Самолет совершил по пути две посадки, так что даже я, не страдающий боязнью полетов, в конце концов ощутил легкую тошноту. Никто не объявлял, где именно мы садимся. Но на каждом из новых мест салон никто не покидал — наоборот, к нам подсаживались новые пассажиры. Когда самолет поднялся в воздух в третий раз, салон был полностью заполнен четырьмя десятками крепких мужчин. Всем было двадцать пять — тридцать пять лет от роду, все в черных майках и серых камуфляжных штанах. Большая часть носили короткие армейские стрижки и были гладко выбриты. Лишь около четверти все еще щеголяли более длинными патлами, усами и бородами — должно быть, ребята из ЧВК, там требования к внешности отличаются от армейских.
«Серьезная публика», — приходилось признать мне. В 44-ом батальоне я привык видеть рядом с собой суровых мужчин не робкого десятка, но здешние мужики были еще крепче и суровее. Завоевать уважение в таком коллективе — это серьезный вызов даже для такого профессионала, каковым считал себя я.
Я все еще испытывал сильные колебания из-за того, чем нам предстоит заниматься. Я ни капли не кривил душой, когда говорил Хэнку о своем отношении к узкоглазым ублюдкам, на совести которых висит смерть моих родных. Всю свою сознательную жизнь я следил за тем, как коммунистическая империя ширится и наглеет, и всегда говорил одно и тоже: «С этим нужно что-то делать». Но, признаться, я не готов был сказать, что именно.
Я не мог представить себе, чтобы Содружество вступило в полномасштабный военный конфликт с Союзом. Обе сверхдержавы имели на вооружении оставшееся после Апокалипсиса термоядерное и аннигиляционное вооружение. Конфликт между ними — это Четвертая мировая. Человечество, едва-едва оправившееся от Третьей, в лучшем случае будет отброшено в Средневековье, а в худшем — просто вымрет как вид. А значит, предстоит гибридная война. А более грязного дела не придумаешь.

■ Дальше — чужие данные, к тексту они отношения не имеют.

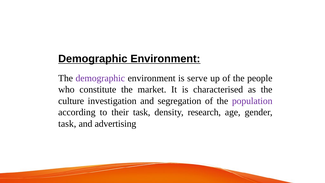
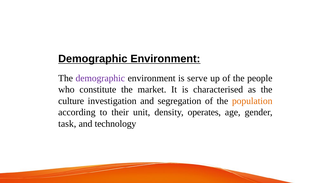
population colour: purple -> orange
their task: task -> unit
research: research -> operates
advertising: advertising -> technology
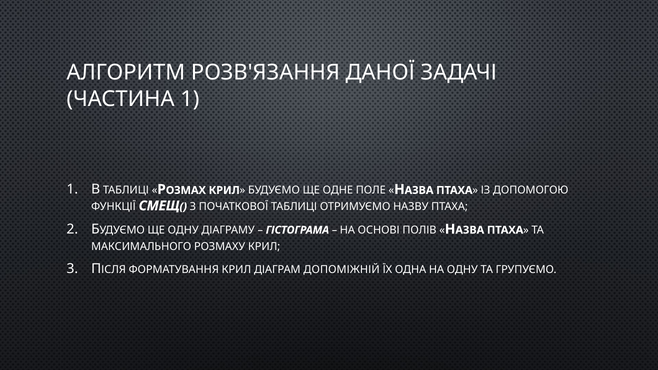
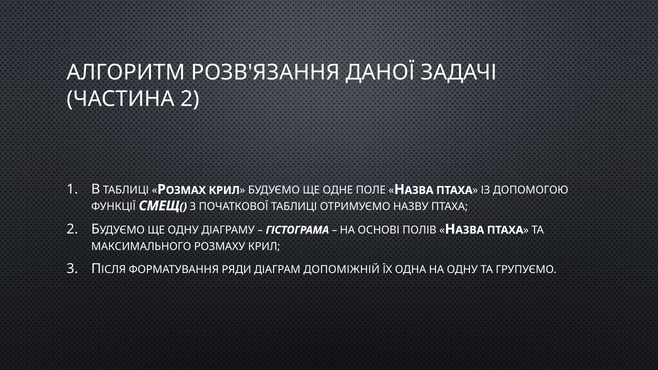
ЧАСТИНА 1: 1 -> 2
ФОРМАТУВАННЯ КРИЛ: КРИЛ -> РЯДИ
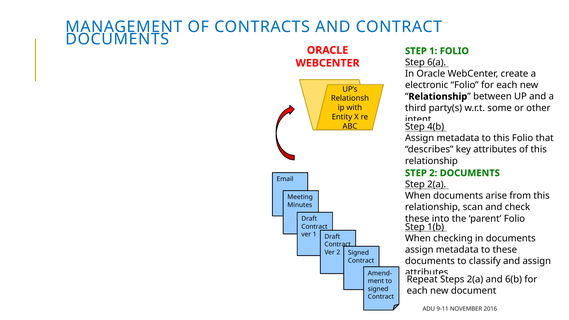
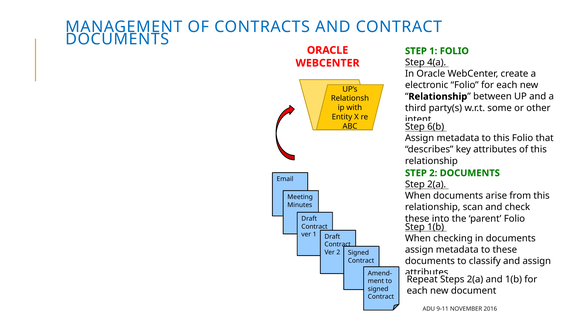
6(a: 6(a -> 4(a
4(b: 4(b -> 6(b
and 6(b: 6(b -> 1(b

Африка, Европа, Индостан, Индокитай, Юго-Восточная Азия — основные регионы, где интересы двух сверхдержав наиболее близко соприкасаются. Эпицентром напряженности сейчас стал Индостан, где коммунисты затеяли строительство своей Новой Москвы. Однако и другие театры потенциально военных действий напоминали наполненные пороховые бочки. Союз не желал мирным путем делить с Содружеством зоны влияния. Значит, вначале сверхдержавам предстоит померяться мускулами. Чьи мускулы окажутся крепче — тот будет в лучшем положении, когда стороны вновь вернутся за стол переговоров.
«В паскудное дело ты меня втянул, Чхон», — подумал я. Это не имело ничего общего с войной, как ее изображают в героическом эпосе. Но времена, когда люди наряжались в доспехи с гербами, хватались за мечи с топорами, и сходились в чистом поле, канули в небытие. В современном мире война бывает только такой.
Я прикрыл глаза, продолжая тяжкие, как мне казалось, раздумья о своих сомнительных перспективах. Если бы я только знал тогда, куда на самом деле несет меня этот самолет, что это место сделает со мной и с моей жизнью — может быть, я бы выбил кулаком иллюминатор и выпрыгнул к чертям собачьим вниз.